Government immigration lawyers are headed to the nation’s top court as they continue their long-running fight against mandatory unpaid on-call duty.

Since 2010, the Federal Department of Justice has required all immigration lawyers in its Quebec regional office to make themselves available on weeknights and weekends on a rotational basis to process urgent stay applications before the Federal Court. But the lawyers get paid only for time spent working, with no remuneration for the hours on standby.

The Supreme Court of Canada agreed to hear the case last month after the Federal Court of Appeal overturned a Labour Relations Board adjudicator’s finding that the policy violated not only the collective agreement between the government and the Association of Justice Counsel, which represents the lawyers, but also s. 7 of the Charter, which protects the right to liberty. A tentative hearing date is scheduled for April.

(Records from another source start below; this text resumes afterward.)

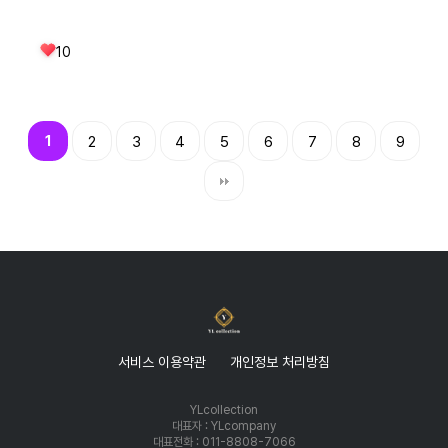
10
1
2
3
4
5
6
7
8
9
서비스 이용약관
개인정보 처리방침
YLcollection
대표자 : YLcompany
대표전화 : 011-8808-7066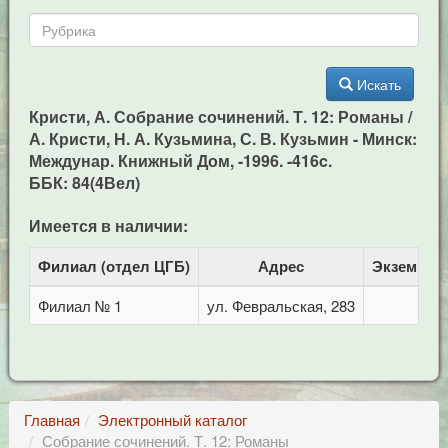
Искать
Кристи, А. Собрание сочинений. Т. 12: Романы /
А. Кристи, Н. А. Кузьмина, С. В. Кузьмин - Минск:
Междунар. Книжный Дом, -1996. -416c.
ББК: 84(4Вел)
Имеется в наличии:
Филиал (отдел ЦГБ)
Адрес
Экземпля
Филиал № 1
ул. Февральская, 283
1
Главная
Электронный каталог
Собрание сочинений. Т. 12: Романы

According to the AJC, similar policies are in place in other justice department offices around the country, including in Toronto, with the Quebec grievance performing a representative function. But AJC president Ursula Hendel says the case has implications far beyond the association.

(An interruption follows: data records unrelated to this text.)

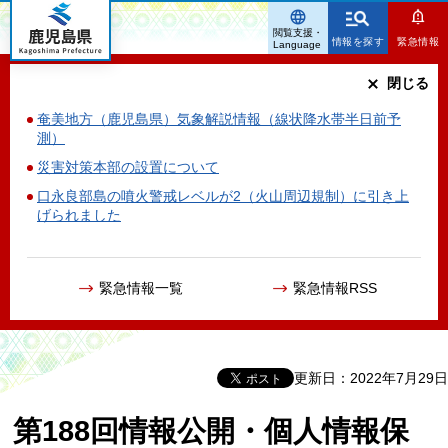
鹿児島県
閲覧支援・
情報を探す
緊急情報
Language
閉じる
奄美地方（鹿児島県）気象解説情報（線状降水帯半日前予
測）
災害対策本部の設置について
口永良部島の噴火警戒レベルが2（火山周辺規制）に引き上
げられました
緊急情報一覧
緊急情報RSS
更新日：2022年7月29日
第188回情報公開・個人情報保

“If we lose this case, I think it presents an opportunity for employers to expand their interpretation of management rights very aggressively when it comes to restrictions imposed on employees’ personal activities away from work,” she says. “The decision is not limited to unions; it’s about management rights writ large. If the federal government can do this to us, it’s going to make workers vulnerable anywhere in Canada, whether they’re part of a union or not.”

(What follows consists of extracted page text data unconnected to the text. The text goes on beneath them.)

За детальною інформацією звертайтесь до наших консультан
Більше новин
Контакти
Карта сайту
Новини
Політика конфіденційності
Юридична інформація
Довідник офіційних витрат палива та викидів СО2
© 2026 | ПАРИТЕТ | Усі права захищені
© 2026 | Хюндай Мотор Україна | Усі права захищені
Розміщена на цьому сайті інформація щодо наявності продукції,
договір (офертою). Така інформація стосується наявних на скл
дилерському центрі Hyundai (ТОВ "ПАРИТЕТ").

Lawyers on standby duty must make themselves available by pager or cellphone and be able to get to the office within an hour of receiving a call. According to the Federal Court of Appeal decision, in Quebec, each lawyer ends up on standby duty for two or three weeks out of the year. Weekend calls are rare, according to the decision, occurring only around six times per year. Weeknight work is more frequent, with about 120 stay applications per year requiring attention. Before 2010, on-call slots were filled by volunteer lawyers who received days of leave in return at their employer’s discretion. However, the volunteer pool dried up when the government announced that it would compensate lawyers only for hours worked while on call, and a rota was drawn up to include all lawyers, according to their individual availability and personal situation.

Laura Williams, a labour and employment lawyer who acts for employers, says the Charter protections available to government lawyers adds an extra layer of complexity to the relatively common problem of on-call duty.

“I think we’re on a real slippery slope if the court further expands the scope of liberty under s. 7 to include some of the activities that these employees are saying were restricted by the policy,” says Williams, the principal at Williams HR Law in Markham, Ont.

With the collective agreement silent on the issue of on-call duty, the AJC filed a grievance in the Quebec case within weeks of the new policy coming into force in March 2010. However, it wasn’t until April 2015 that Stephan Bertrand, an adjudicator with the Public Service Labour Relations and Employment Board, delivered his ruling in the group’s favour.

The government directive was “neither reasonable nor fair,” according to Bertrand, who found that it breached s. 7 of the Charter: However, in its March 23 decision in Canada (Attorney General) v. Association of Justice Counsel, a three-judge panel of the Federal Court of Appeal granted the Attorney General of Canada’s application for judicial review of Bertrand’s decision, finding that it was unreasonable for him to conclude a breach of the collective agreement had occurred.

“We feel the court of appeal’s definition of the right to liberty was too narrow,” says Bernard Philion, the lawyer with Montreal firm Philion Leblanc Beaudry who represented the AJC on the appeal, who’s hopeful the Supreme Court will see things differently in the spring.